PhotoEspaña – Museo de Colecciones ICO

Dans le cadre de PhotoEspaña, le Museo de Colecciones ICO (Zorilla, 3) montrait une exposition intitulée Dorothea Lange – The crucial years, qui s’est achevée le 24 août et que j’ai visitée pour ma part le 23 juillet dernier.

Cette exposition est gigantesque puisque se déroulait sur plusieurs étages. Comme les autres sites officiels, les présentation sont bilingue et cette fois, chaque image était généreusement légendée. Voilà qui bat le Jeu de paume qui songe parfois plus à vendre un catalogue fort cher et bien documenté qu’à guider le visiteur. Bref. Je rappelle pour mémoire que cette exposition était gratuite, oui, vous avez bien lu ( 6,50 EUR l’entrée à la MEP, ça fait réfléchir).

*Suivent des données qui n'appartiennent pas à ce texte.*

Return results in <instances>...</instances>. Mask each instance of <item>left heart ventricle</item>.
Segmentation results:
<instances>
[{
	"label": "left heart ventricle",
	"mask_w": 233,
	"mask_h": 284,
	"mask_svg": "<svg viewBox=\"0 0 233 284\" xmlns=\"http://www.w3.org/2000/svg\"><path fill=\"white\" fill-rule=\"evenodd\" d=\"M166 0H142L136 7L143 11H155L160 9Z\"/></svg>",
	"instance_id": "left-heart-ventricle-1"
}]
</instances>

Les tirages viennent du MCP de Chicago (Columbia college) et de la Bancroft library (UCLA – Berkley) et sont des vintage, à part quelques rares tirages issus de la Bibliothèque du Congrès (et qui sont modernes).

Evidemment, il y a  la photo iconique de Lange qui montre Florence Owens à l’âge de 32 ans en pleine détresse avec ses enfants, et deux autres clichés d’elle. Outre la crise financière qui sévit dans les années 30 aux États-Unis, l’agriculture est frappée par la sécheresse et de nombreux paysans émigrent vers l’ouest: la resettlement administration, qui fait partie du New Deal rejoint le ministère de l’agriculture en 37 et devient la FSA dont les reportages photos sont devenus emblématiques.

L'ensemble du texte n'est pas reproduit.